法律作此修改,只是改变了承担声明责任的主体,或者说,只是改变了沉默的法律含义。与其将我们的沉默推定为“不许可”,不如推定为“许可”;或者说,与其让我们中的大多数人承担声明许可的责任,不如将声明不许可的责任强加于我们这个群体中的少数派。


这种修改法律的方式就是改变缺省规则(default rule),其结果只是降低了相关各方的交易费用,并没有压缩或弱化对著作权的保护。


当然这个改变缺省规则的建议,依据的只是我个人的统计直觉。如果严格的统计结论否定了我的直觉,就说明我的建议是错误的。
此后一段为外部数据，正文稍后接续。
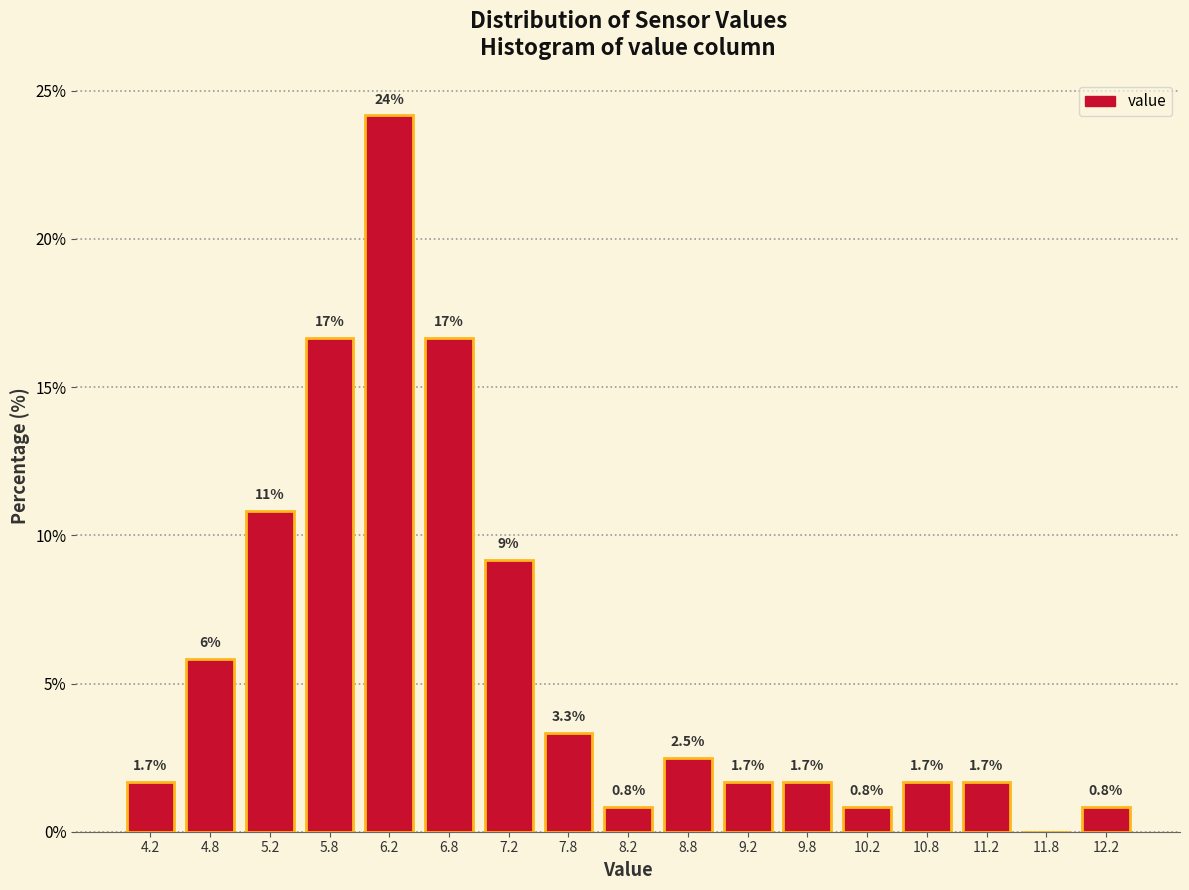

Over which range of the x-axis is the bar tallest?

6.0 to 6.5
但即使建议错了,道理也还是对的。


统计结论描述了市场的交易形态,这正是《著作权法》的立法依据。还是那句话,法律只是一个统一的、规模化的合约机制。




Part

3


限制著作权当然是为了公共利益,为了便利知识和信息的传播和交流。


但不能忽略的是,这些被限制著作权的作品,当其被合理使用时,都有个共同特点,那就是很难变现。即使法律解除上述对著作权的限制,著作权人也很难通过许可他人使用而获得报酬。简单地说,这个权利本身卖不出钱来。


对于著作权人而言,法律限制其使用一项无法变现的权利,不仅无损,而且有益,这会让作品被更多人使用。使用就是传播,作品传播得越广,著作权人的名气就越大;而名气,在某个适当的机会或以某种适当的方式是可以变现的。


这意味着,即使法律解除对著作权的限制,著作权人也会主动发出弃权声明,并尽可能广而告之;而法律对著作权的明文限制,却节省了著作权人的广告费。


由此看来,法律限制著作权就不是禁止交易,而是促进交易。确切地说,是通过禁止那些没有价值、也不可能发生的交易,来促进另一些有价值、也可能发生的交易。


我们之所以不介意被“侵权”,甚至期望自己的作品列入法定许可的范围,原因就在于此。我们并不高风亮节,也并非对利益漠不关心。


这里还有一层原因——我们心里都很有数,知道自己的作品其实不能给那些“侵权人”创造多大的利益。尽管“侵权人”把我们的作品收集起来,建成一个庞大的数据库,也能创造巨额利润。但我们中的任何一位,对“侵权人”的利润贡献都微乎其微,这意味着我们缺乏和“侵权人”讨价还价的筹码。




Part

4


但如果哪天我创作了一个电影剧本,那就不一样了。当有制片人要把剧本拍成电影时,我就有了讨价还价的筹码,当然前提是剧本足够好,有了稀缺性。《著作权法》尊重了这种交易形态,赋予我不受限制的著作权,允许我向制片人坐地起价。


著作权中的许可使用权通常是和获得报酬权捆绑在一起的,因为对于著作权人来说,前者是后者的谈判筹码——不给钱就不让用。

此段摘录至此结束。